SOOTHING & ANTI-INFLAMMATORY ACTIVITY

COSMETIC TESTING

Fluofarma offers a panel of validated cell-based assays allowing the quantification of key phenotypic and molecular events at the single-cell level and enabling to evaluate the potential benefits of compounds. Most of the cellular assays listed below can be performed on our automated screening platforms. Assays can be adapted to a different cell model, or fully developed, according to your need.

SOOTHING & ANTI-INFLAMMATORY ACTIVITY

When the skin is exposed to a triggering stimulus, keratinocytes, immune cells, antigen presentation cells, etc. produce a variety of inflammatory “hormones” called cytokines and chemokines. The end result of the initial triggering event is the amplification of a large inflammatory response that, while designed to help, can actually cause considerable damage to the skin.

Fluofarma offers to assess anti-inflammatory or anti-redness activity of ingredients through:

- Inflammatory cytokine release (Il-6, TNF-a …)
- Cytolysis protection after inflammatory treatment (fibroblasts)
- Activation of transcription factors (NFKB, STAT-1, ERK)
- Activation of NF-E2-related factor – Nrf2 (anti-oxidant)
- Dendritic cells regulation (cytokine release)

Evaluation of anti inflammatory effects on fibroblast cytokine release

Fibroblasts (NHDF) were seeded in 96-well plates. Cells were treated with IL-17 for 24h or with Il-17 and a Anti-IL-17A neutralizing antibody. After treatment, IL-6 release was quantified in the supernatant of NHDF cells by ELISA. IL-6 release is dose-dependently increased in response to IL-17 treatment. This increase was strongly abolished in the presence of anti-IL17 antibody.

Anti inflammatory effects on fibroblast (cytotoxicity)

Fibroblasts (L929) were seeded in 96-well plates and after 24h, pre-treated with alpha-tocopherol (Vitamin E) or medium. After 1h of pre-treatment, TNF-alpha treatment was added. Cytolysis was kinetically monitored using our live cells analysis platform (for 16h) and a fluorescent marker that only enters cells with a compromised cell membrane (cytolytic). The number of cytolyzed cells was increased by TNF-alpha treatment over time and partially reversed using alpha-tocopherol as pre-treatment.

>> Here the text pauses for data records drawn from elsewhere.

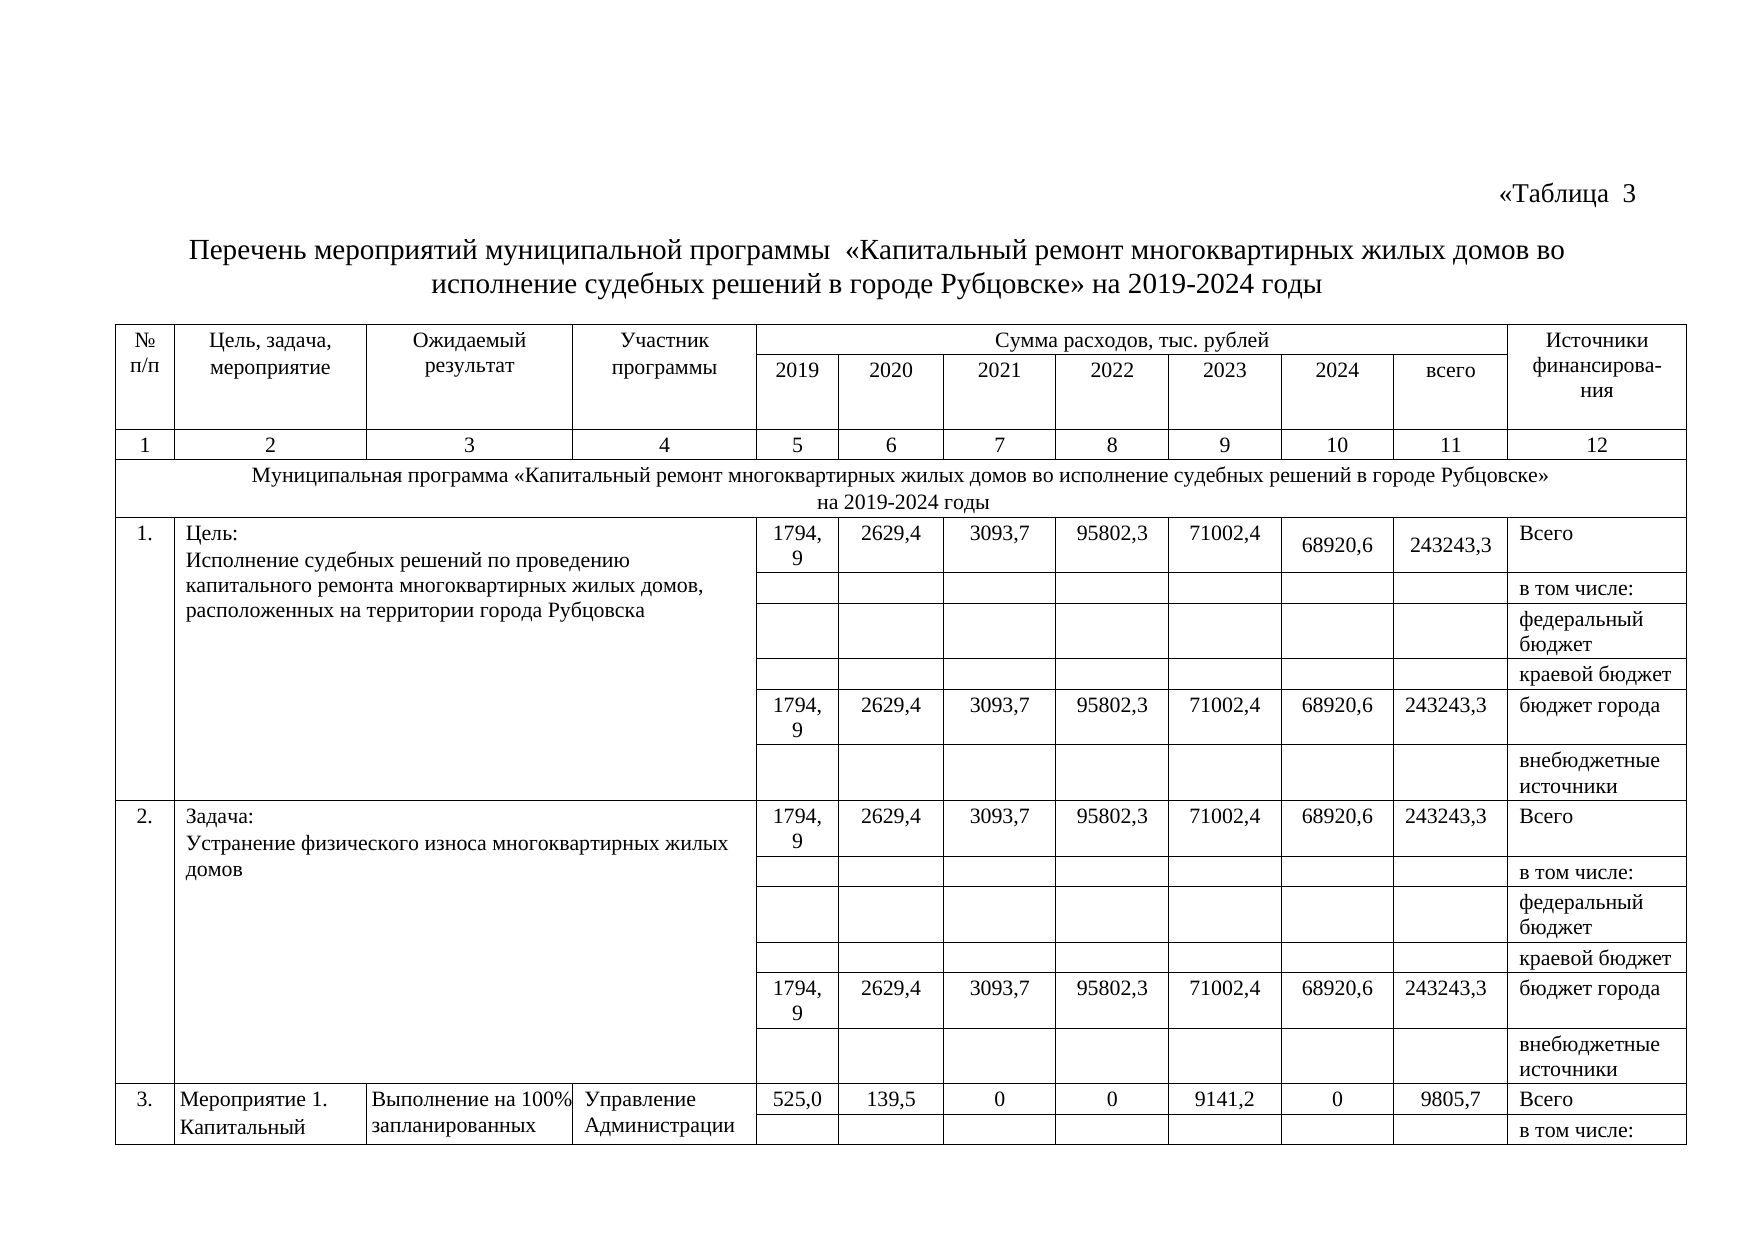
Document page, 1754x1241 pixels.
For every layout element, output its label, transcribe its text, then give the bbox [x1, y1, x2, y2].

table_cell [839, 943, 943, 972]
table_cell [1282, 943, 1393, 972]
table_cell 71002,4 [1169, 973, 1281, 1028]
table_cell 0 [1282, 1084, 1393, 1114]
table_cell 68920,6 [1282, 690, 1393, 744]
table_cell 1794,9 [757, 518, 838, 572]
table_cell [757, 1115, 838, 1144]
table_cell Управление Администрации города Рубцовска по жилищно-коммунальному хозяйству и экологии [573, 1084, 756, 1144]
table_header Цель, задача, мероприятие [175, 325, 366, 428]
table_cell [944, 573, 1055, 603]
table_cell [1056, 604, 1168, 658]
table_cell [1282, 857, 1393, 886]
table_header Участник программы [573, 325, 756, 428]
table_cell Всего [1508, 518, 1686, 572]
table_cell Цель: Исполнение судебных решений по проведению капитального ремонта многоквартирных жилых домов, расположенных на территории города Рубцовска [175, 518, 756, 800]
table_cell [1056, 943, 1168, 972]
table_cell [1394, 659, 1507, 689]
table_cell [757, 943, 838, 972]
table_cell 5 [757, 430, 838, 459]
table_cell [944, 943, 1055, 972]
table_cell 0 [944, 1084, 1055, 1114]
table_cell 243243,3 [1394, 518, 1507, 572]
table_cell 2 [175, 430, 366, 459]
table_cell [1169, 659, 1281, 689]
table_cell [944, 659, 1055, 689]
table_cell [1394, 745, 1507, 800]
text «Таблица 3 [118, 177, 1636, 208]
table_cell [944, 887, 1055, 942]
table_cell [1169, 604, 1281, 658]
table_cell [1282, 573, 1393, 603]
table_cell 3. [116, 1084, 174, 1144]
table_header Источники финансирова-ния [1508, 325, 1686, 428]
table_cell 2019 [757, 355, 838, 428]
table_cell 9 [1169, 430, 1281, 459]
table_cell 68920,6 [1282, 518, 1393, 572]
table_cell 243243,3 [1394, 973, 1507, 1028]
table_cell 95802,3 [1056, 518, 1168, 572]
table_cell 9141,2 [1169, 1084, 1281, 1114]
table_cell 2022 [1056, 355, 1168, 428]
table_cell 3093,7 [944, 973, 1055, 1028]
table_header Сумма расходов, тыс. рублей [757, 325, 1507, 354]
table_cell [1394, 573, 1507, 603]
table_cell [1056, 659, 1168, 689]
table_cell 11 [1394, 430, 1507, 459]
table_cell [757, 745, 838, 800]
table_cell бюджет города [1508, 973, 1686, 1028]
table_cell [1282, 887, 1393, 942]
table_cell [944, 604, 1055, 658]
table_cell [944, 1115, 1055, 1144]
text Перечень мероприятий муниципальной программы «Капитальный ремонт многоквартирных жилых домов во исполнение судебных решений в городе Рубцовске» на 2019-2024 годы [118, 232, 1636, 299]
table_cell в том числе: [1508, 573, 1686, 603]
table_cell 95802,3 [1056, 973, 1168, 1028]
table_header Ожидаемый результат [367, 325, 572, 428]
table_cell 3093,7 [944, 518, 1055, 572]
table_cell 71002,4 [1169, 518, 1281, 572]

Anti inflammatory effects on primary human Langerhans cells cytokine release

Dendritic cells (DC) and their immature counterparts, Langerhans cells (LC), are highly specialized antigen-presenting cells located in the skin. DC and LC play a key role in the induction phase of contact allergenicity and other immunological reactions of the body. In skin infections, the local Langerhans cells take up and process microbial antigens to become fully functional antigen-presenting cells.

Fluofarma offers a human primary dendritic cell model with high Langerhans cells purity, more than 75% of cells express the langerin marker (localized in the Birbeck granules, specific organelles present in the cytoplasm of Langerhans cells). Langerhans cells were able to respond to LPS and PMA stimuli by cytokine liberation (IL-6, IL-8 and TNFa) which was inhibited by the application of a TLR4 Inhibitor (Tak-242).